Woodburn: Frigid day warmed by friendship
“The coldest winter I ever spent,” Mark Twain is credited with quipping, “was a summer in San Francisco.”
The great writer apparently never spent an autumn day at a Cleveland Indians game, in the old Municipal Stadium, with an arctic-like wind whipping in off Lake Erie. Nine innings at nine-below-zero is how I recall an abominable day when I was eight.
I have long forgotten whom the Tribe was even playing, but I remember rushing to the men’s room more frequently than an elderly man with a troubled prostrate — not to use the urinal, but because there were electric heaters on the ceiling.

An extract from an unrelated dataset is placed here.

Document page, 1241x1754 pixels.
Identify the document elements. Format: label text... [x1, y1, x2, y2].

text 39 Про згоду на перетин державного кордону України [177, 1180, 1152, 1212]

It was my first time to a Major League Baseball game and since you can’t watch a home run from the men’s room, when the Indians came to bat I would trek back to my seat like Robert Peary braving the elements on the way to the North Pole.
By the bottom of fifth inning, I was rooting for the Indians to go down 1-2-3 so I could seek warm refuge again.

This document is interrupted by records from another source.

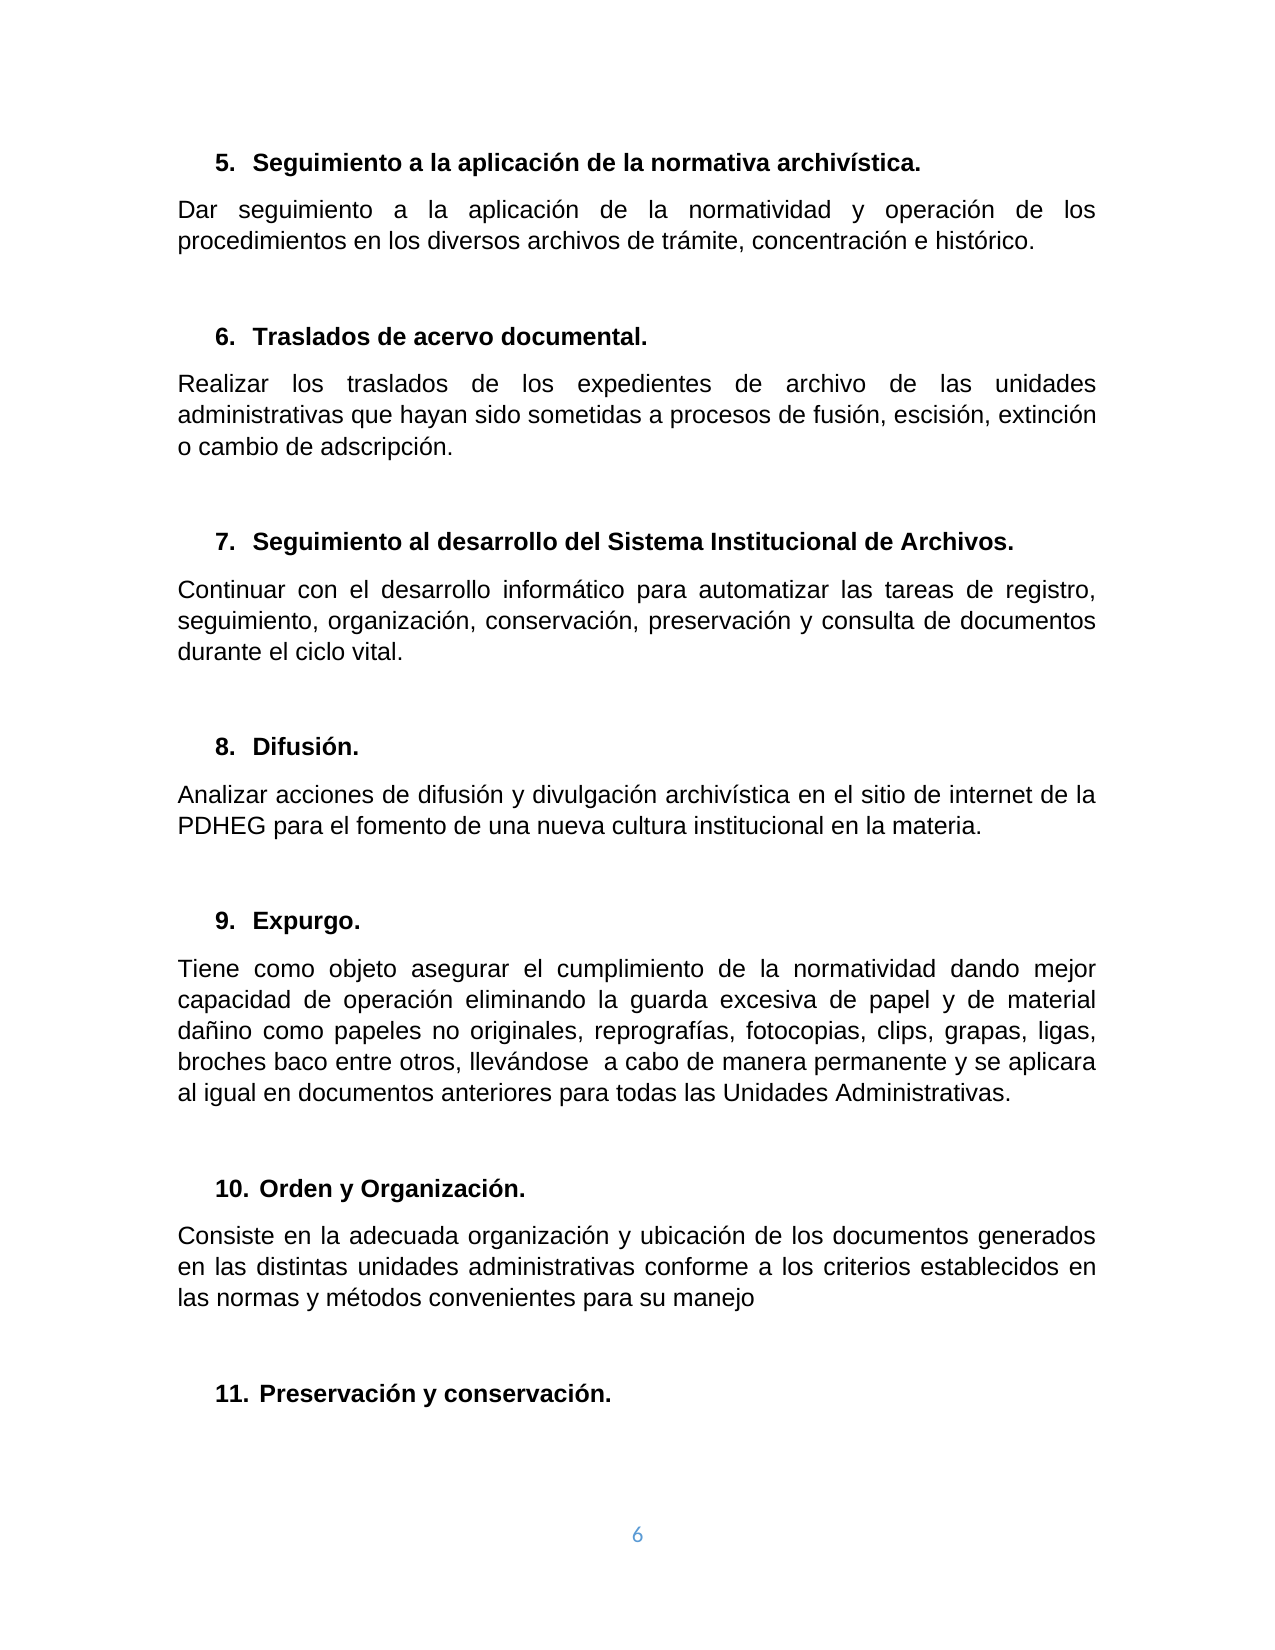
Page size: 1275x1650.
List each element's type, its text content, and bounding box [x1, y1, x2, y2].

text Tiene como objeto asegurar el cumplimiento de la normatividad dando mejor capacidad de operación eliminando la guarda excesiva de papel y de material dañino como papeles no originales, reprografías, fotocopias, clips, grapas, ligas, broches baco entre otros, llevándose a cabo de manera permanente y se aplicara al igual en documentos anteriores para todas las Unidades Administrativas. [177, 954, 1098, 1107]
list Preservación y conservación. [215, 1379, 1098, 1408]
list Traslados de acervo documental. [215, 322, 1098, 351]
text Analizar acciones de difusión y divulgación archivística en el sitio de internet de la PDHEG para el fomento de una nueva cultura institucional en la materia. [177, 780, 1098, 840]
text Consiste en la adecuada organización y ubicación de los documentos generados en las distintas unidades administrativas conforme a los criterios establecidos en las normas y métodos convenientes para su manejo [177, 1221, 1098, 1312]
text Dar seguimiento a la aplicación de la normatividad y operación de los procedimientos en los diversos archivos de trámite, concentración e histórico. [177, 195, 1098, 255]
list Difusión. [215, 732, 1098, 761]
list Expurgo. [215, 906, 1098, 935]
list Seguimiento al desarrollo del Sistema Institucional de Archivos. [215, 527, 1098, 556]
list Orden y Organización. [215, 1174, 1098, 1202]
text Continuar con el desarrollo informático para automatizar las tareas de registro, seguimiento, organización, conservación, preservación y consulta de documentos durante el ciclo vital. [177, 575, 1098, 666]
list Seguimiento a la aplicación de la normativa archivística. [215, 148, 1098, 176]
text Realizar los traslados de los expedientes de archivo de las unidades administrativas que hayan sido sometidas a procesos de fusión, escisión, extinción o cambio de adscripción. [177, 369, 1098, 460]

By the seventh-inning stretch-and-shiver, I had stuffed crumpled pages from the game program inside my jacket for insulation like a homeless person using a newspaper as a blanket on a Twain-ian summer night in San Francisco.
“Hey, Mom,” I mumbled from blue lips when I got home. “Check out the souvenir I got.”
Mom, excitedly: “You caught a foul ball?”
Me, with teeth chattering: “N-n-n-no, I caught frostbite!”
In the half century since, I have never felt colder. And yet the other day, in our Pacific paradise, my mind flashed Erie-ily back to Cleveland’s “Mistake on the Lake” Stadium.